Warning--Counterfeit Goods through the Mail

Issue 32, China IP,[Copyright]

On August 25, in a Beijing Customs warehouse, Ms. Lucy Nichols, Global Director of Nokia Corporation’s Brand Protection Portfolio gazed at a large mound of famous brand digital products. Included were Apple and Sony MP3 players, Nintendo’s Game Boy, Kingston HY storage disks, and mobile phones including Nokia.

Ms. Nichols picked up a seized Nokia mobile phone, compared it to her own, and smiled, because the counterfeit was an exact duplicate. In fact, all of the confiscated digital goods were fakes, which would have been sent abroad if not intercepted by the Customs.

Also in late August, Beijing Customs announced a seizure that included 50,000 pieces of 12 world brand counterfeit digital products in 75 boxes, with a value of 20 million Yuan.

More shocking than the goods, were their international mail and express channels of transportation.

Mr. Lin Junjie attorney from Lovells Beijing Representative office said: “Selling counterfeit goods through mail has existed for a long time. However, with the fast development of e-business, international and express mails have become two important channels for unlicensed goods flowing abroad.

According to statistics from the Customs in 2008, approximately 80% of such products were grabbed by them.

“We began to pay close attention to these channels from as early as 2006,” GuoDawei, Vice Director of regulations of Beijing Customs told this China IP reporter.

From June 1 to December 31, 2008, the General Administration of Customs conducted a special campaign to protect intellectual property via mail and express channels nationwide.

Although a huge number of goods were seized, by no means it is an easy task.

“In an infringement case using the mail, senders tried to get around customs by splitting large packages of counterfeit goods into smaller units.
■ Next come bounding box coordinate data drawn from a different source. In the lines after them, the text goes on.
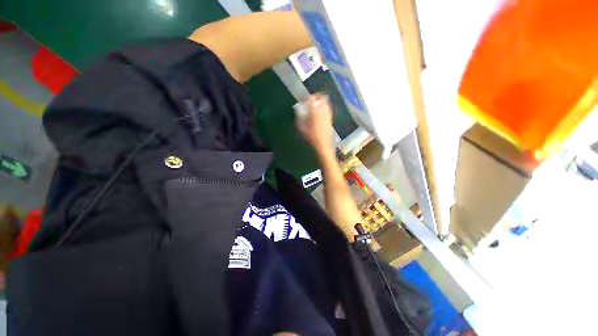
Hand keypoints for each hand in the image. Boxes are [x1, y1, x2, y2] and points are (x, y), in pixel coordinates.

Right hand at [296, 94, 333, 154]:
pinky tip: (320, 113)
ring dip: (321, 102)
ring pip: (326, 102)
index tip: (304, 100)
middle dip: (316, 97)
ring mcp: (328, 114)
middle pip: (321, 97)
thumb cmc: (311, 136)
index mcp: (314, 111)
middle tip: (311, 101)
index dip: (307, 98)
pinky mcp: (330, 118)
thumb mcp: (302, 127)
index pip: (311, 98)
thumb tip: (298, 111)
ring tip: (316, 106)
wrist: (323, 144)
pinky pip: (328, 109)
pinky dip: (324, 108)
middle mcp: (322, 110)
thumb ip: (299, 117)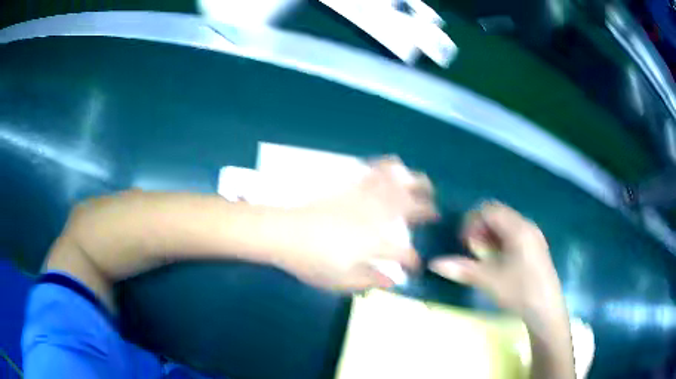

Mailing from widely scattered postal stations, they repeatedly sent small parcels, while changing the names of the senders and addresses to escape law enforcement,” said Wang Jijun, Deputy Commissioner of Beijing Customs.

“It is difficult for customs to seize goods in such channels,” said Guo, “firstly, we are short of hands. Secondly, the goods are transported using air mail and EMS and stay a very short time in customs. Thirdly, they are in large quantity and scattered. Lastly, senders are cunning and have numerous ways to escape. And there is also the problem of coordination between departments.”

Currently, Beijing Customs has three offices in postal stations that checks mail going abroad and all mail to key areas is X-rayed.

Investigation after seizure is even more difficult.

From an express envelop of goods seized, this reporter found that the address and name of the recipient were very detailed; however information of the sender was vague. This is another problem encountered by law enforcement: both sender and recipient are hard to locate as false names are often used.

“We are unable to track down those responsible for goods going out this way. Has larger amount of goods with traditional channel bills and it is easy to track down those responsible for goods,” said Mr, Lin.

“I believe that only by guiding more people to official channels can we curb fake goods in this channel,” Ms. Lucy Nichols told this reporter. Apparently, Nokia also felt somewhat helpless as a right holder.